### Work order
Could you give the data that follows again exactly, without its pictures?

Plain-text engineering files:
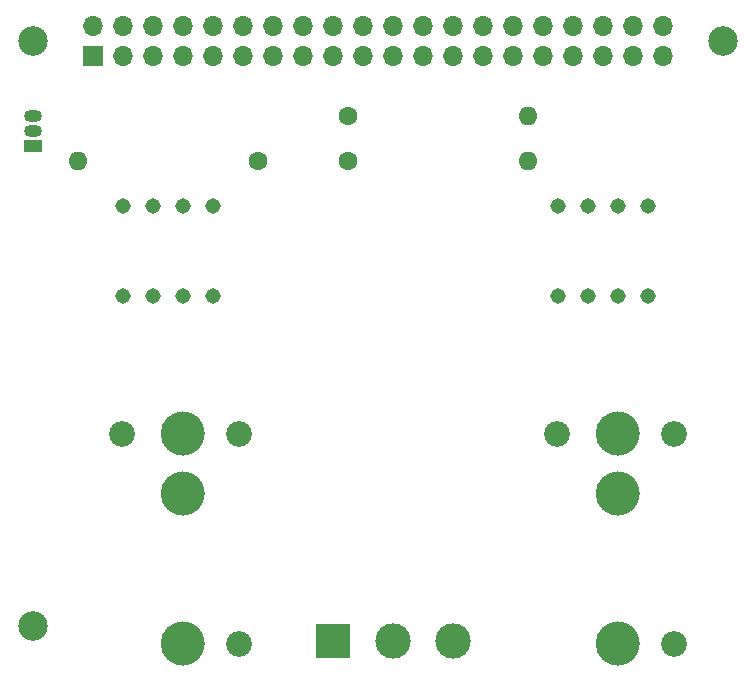
<source format=gbr>
%TF.GenerationSoftware,KiCad,Pcbnew,5.1.10-88a1d61d58~90~ubuntu20.04.1*%
%TF.CreationDate,2021-09-14T14:26:02-04:00*%
%TF.ProjectId,tele-pi,74656c65-2d70-4692-9e6b-696361645f70,rev?*%
%TF.SameCoordinates,Original*%
%TF.FileFunction,Soldermask,Top*%
%TF.FilePolarity,Negative*%
%FSLAX46Y46*%
G04 Gerber Fmt 4.6, Leading zero omitted, Abs format (unit mm)*
G04 Created by KiCad (PCBNEW 5.1.10-88a1d61d58~90~ubuntu20.04.1) date 2021-09-14 14:26:02*
%MOMM*%
%LPD*%
G01*
G04 APERTURE LIST*
%ADD10C,1.879600*%
%ADD11C,2.500000*%
%ADD12O,1.600000X1.600000*%
%ADD13C,1.600000*%
%ADD14C,3.000000*%
%ADD15R,3.000000X3.000000*%
%ADD16C,1.308100*%
%ADD17C,2.171700*%
%ADD18C,3.251200*%
%ADD19R,1.500000X1.050000*%
%ADD20O,1.500000X1.050000*%
%ADD21O,1.700000X1.700000*%
%ADD22R,1.700000X1.700000*%
G04 APERTURE END LIST*
D10*
%TO.C,KEYBOARD-(RX)*%
X129209800Y-92913200D02*
G75*
G03*
X129209800Y-92913200I-939800J0D01*
G01*
X129209800Y-97993200D02*
G75*
G03*
X129209800Y-97993200I-939800J0D01*
G01*
X129209800Y-110693200D02*
G75*
G03*
X129209800Y-110693200I-939800J0D01*
G01*
%TO.C,PRINTER-(TX)*%
X92379800Y-92913200D02*
G75*
G03*
X92379800Y-92913200I-939800J0D01*
G01*
X92379800Y-97993200D02*
G75*
G03*
X92379800Y-97993200I-939800J0D01*
G01*
X92379800Y-110693200D02*
G75*
G03*
X92379800Y-110693200I-939800J0D01*
G01*
%TD*%
D11*
%TO.C,REF\u002A\u002A*%
X78740000Y-59690000D03*
%TD*%
%TO.C,REF\u002A\u002A*%
X137160000Y-59690000D03*
%TD*%
%TO.C,REF\u002A\u002A*%
X78740000Y-109220000D03*
%TD*%
D12*
%TO.C,R1*%
X82550000Y-69850000D03*
D13*
X97790000Y-69850000D03*
%TD*%
D14*
%TO.C,+            -*%
X114300000Y-110490000D03*
X109220000Y-110490000D03*
D15*
X104140000Y-110490000D03*
%TD*%
D12*
%TO.C,R3*%
X120650000Y-66040000D03*
D13*
X105410000Y-66040000D03*
%TD*%
D12*
%TO.C,R2*%
X120650000Y-69850000D03*
D13*
X105410000Y-69850000D03*
%TD*%
D16*
%TO.C,K2*%
X123190000Y-73660000D03*
X125730000Y-73660000D03*
X128270000Y-73660000D03*
X130810000Y-73660000D03*
X130810000Y-81280000D03*
X128270000Y-81280000D03*
X125730000Y-81280000D03*
X123190000Y-81280000D03*
%TD*%
D17*
%TO.C,KEYBOARD-(RX)*%
X123113800Y-92913200D03*
X133019800Y-92913200D03*
X133019800Y-110693200D03*
D18*
X128270000Y-92913200D03*
X128270000Y-97993200D03*
X128270000Y-110693200D03*
%TD*%
D16*
%TO.C,K1*%
X93980000Y-81280000D03*
X91440000Y-81280000D03*
X88900000Y-81280000D03*
X86360000Y-81280000D03*
X86360000Y-73660000D03*
X88900000Y-73660000D03*
X91440000Y-73660000D03*
X93980000Y-73660000D03*
%TD*%
D19*
%TO.C,Q1*%
X78740000Y-68580000D03*
D20*
X78740000Y-66040000D03*
X78740000Y-67310000D03*
%TD*%
D21*
%TO.C,J1*%
X132080000Y-58420000D03*
X132080000Y-60960000D03*
X129540000Y-58420000D03*
X129540000Y-60960000D03*
X127000000Y-58420000D03*
X127000000Y-60960000D03*
X124460000Y-58420000D03*
X124460000Y-60960000D03*
X121920000Y-58420000D03*
X121920000Y-60960000D03*
X119380000Y-58420000D03*
X119380000Y-60960000D03*
X116840000Y-58420000D03*
X116840000Y-60960000D03*
X114300000Y-58420000D03*
X114300000Y-60960000D03*
X111760000Y-58420000D03*
X111760000Y-60960000D03*
X109220000Y-58420000D03*
X109220000Y-60960000D03*
X106680000Y-58420000D03*
X106680000Y-60960000D03*
X104140000Y-58420000D03*
X104140000Y-60960000D03*
X101600000Y-58420000D03*
X101600000Y-60960000D03*
X99060000Y-58420000D03*
X99060000Y-60960000D03*
X96520000Y-58420000D03*
X96520000Y-60960000D03*
X93980000Y-58420000D03*
X93980000Y-60960000D03*
X91440000Y-58420000D03*
X91440000Y-60960000D03*
X88900000Y-58420000D03*
X88900000Y-60960000D03*
X86360000Y-58420000D03*
X86360000Y-60960000D03*
X83820000Y-58420000D03*
D22*
X83820000Y-60960000D03*
%TD*%
D17*
%TO.C,PRINTER-(TX)*%
X86283800Y-92913200D03*
X96189800Y-92913200D03*
X96189800Y-110693200D03*
D18*
X91440000Y-92913200D03*
X91440000Y-97993200D03*
X91440000Y-110693200D03*
%TD*%
M02*

</source>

### Task solution
<source format=gbr>
%TF.GenerationSoftware,KiCad,Pcbnew,5.1.10-88a1d61d58~90~ubuntu20.04.1*%
%TF.CreationDate,2021-09-14T14:26:02-04:00*%
%TF.ProjectId,tele-pi,74656c65-2d70-4692-9e6b-696361645f70,rev?*%
%TF.SameCoordinates,Original*%
%TF.FileFunction,Soldermask,Top*%
%TF.FilePolarity,Negative*%
%FSLAX46Y46*%
G04 Gerber Fmt 4.6, Leading zero omitted, Abs format (unit mm)*
G04 Created by KiCad (PCBNEW 5.1.10-88a1d61d58~90~ubuntu20.04.1) date 2021-09-14 14:26:02*
%MOMM*%
%LPD*%
G01*
G04 APERTURE LIST*
%ADD10C,1.879600*%
%ADD11C,2.500000*%
%ADD12O,1.600000X1.600000*%
%ADD13C,1.600000*%
%ADD14C,3.000000*%
%ADD15R,3.000000X3.000000*%
%ADD16C,1.308100*%
%ADD17C,2.171700*%
%ADD18C,3.251200*%
%ADD19R,1.500000X1.050000*%
%ADD20O,1.500000X1.050000*%
%ADD21O,1.700000X1.700000*%
%ADD22R,1.700000X1.700000*%
G04 APERTURE END LIST*
D10*
%TO.C,KEYBOARD-(RX)*%
X129209800Y-92913200D02*
G75*
G03*
X129209800Y-92913200I-939800J0D01*
G01*
X129209800Y-97993200D02*
G75*
G03*
X129209800Y-97993200I-939800J0D01*
G01*
X129209800Y-110693200D02*
G75*
G03*
X129209800Y-110693200I-939800J0D01*
G01*
%TO.C,PRINTER-(TX)*%
X92379800Y-92913200D02*
G75*
G03*
X92379800Y-92913200I-939800J0D01*
G01*
X92379800Y-97993200D02*
G75*
G03*
X92379800Y-97993200I-939800J0D01*
G01*
X92379800Y-110693200D02*
G75*
G03*
X92379800Y-110693200I-939800J0D01*
G01*
%TD*%
D11*
%TO.C,REF\u002A\u002A*%
X78740000Y-59690000D03*
%TD*%
%TO.C,REF\u002A\u002A*%
X137160000Y-59690000D03*
%TD*%
%TO.C,REF\u002A\u002A*%
X78740000Y-109220000D03*
%TD*%
D12*
%TO.C,R1*%
X82550000Y-69850000D03*
D13*
X97790000Y-69850000D03*
%TD*%
D14*
%TO.C,+            -*%
X114300000Y-110490000D03*
X109220000Y-110490000D03*
D15*
X104140000Y-110490000D03*
%TD*%
D12*
%TO.C,R3*%
X120650000Y-66040000D03*
D13*
X105410000Y-66040000D03*
%TD*%
D12*
%TO.C,R2*%
X120650000Y-69850000D03*
D13*
X105410000Y-69850000D03*
%TD*%
D16*
%TO.C,K2*%
X123190000Y-73660000D03*
X125730000Y-73660000D03*
X128270000Y-73660000D03*
X130810000Y-73660000D03*
X130810000Y-81280000D03*
X128270000Y-81280000D03*
X125730000Y-81280000D03*
X123190000Y-81280000D03*
%TD*%
D17*
%TO.C,KEYBOARD-(RX)*%
X123113800Y-92913200D03*
X133019800Y-92913200D03*
X133019800Y-110693200D03*
D18*
X128270000Y-92913200D03*
X128270000Y-97993200D03*
X128270000Y-110693200D03*
%TD*%
D16*
%TO.C,K1*%
X93980000Y-81280000D03*
X91440000Y-81280000D03*
X88900000Y-81280000D03*
X86360000Y-81280000D03*
X86360000Y-73660000D03*
X88900000Y-73660000D03*
X91440000Y-73660000D03*
X93980000Y-73660000D03*
%TD*%
D19*
%TO.C,Q1*%
X78740000Y-68580000D03*
D20*
X78740000Y-66040000D03*
X78740000Y-67310000D03*
%TD*%
D21*
%TO.C,J1*%
X132080000Y-58420000D03*
X132080000Y-60960000D03*
X129540000Y-58420000D03*
X129540000Y-60960000D03*
X127000000Y-58420000D03*
X127000000Y-60960000D03*
X124460000Y-58420000D03*
X124460000Y-60960000D03*
X121920000Y-58420000D03*
X121920000Y-60960000D03*
X119380000Y-58420000D03*
X119380000Y-60960000D03*
X116840000Y-58420000D03*
X116840000Y-60960000D03*
X114300000Y-58420000D03*
X114300000Y-60960000D03*
X111760000Y-58420000D03*
X111760000Y-60960000D03*
X109220000Y-58420000D03*
X109220000Y-60960000D03*
X106680000Y-58420000D03*
X106680000Y-60960000D03*
X104140000Y-58420000D03*
X104140000Y-60960000D03*
X101600000Y-58420000D03*
X101600000Y-60960000D03*
X99060000Y-58420000D03*
X99060000Y-60960000D03*
X96520000Y-58420000D03*
X96520000Y-60960000D03*
X93980000Y-58420000D03*
X93980000Y-60960000D03*
X91440000Y-58420000D03*
X91440000Y-60960000D03*
X88900000Y-58420000D03*
X88900000Y-60960000D03*
X86360000Y-58420000D03*
X86360000Y-60960000D03*
X83820000Y-58420000D03*
D22*
X83820000Y-60960000D03*
%TD*%
D17*
%TO.C,PRINTER-(TX)*%
X86283800Y-92913200D03*
X96189800Y-92913200D03*
X96189800Y-110693200D03*
D18*
X91440000Y-92913200D03*
X91440000Y-97993200D03*
X91440000Y-110693200D03*
%TD*%
M02*

</source>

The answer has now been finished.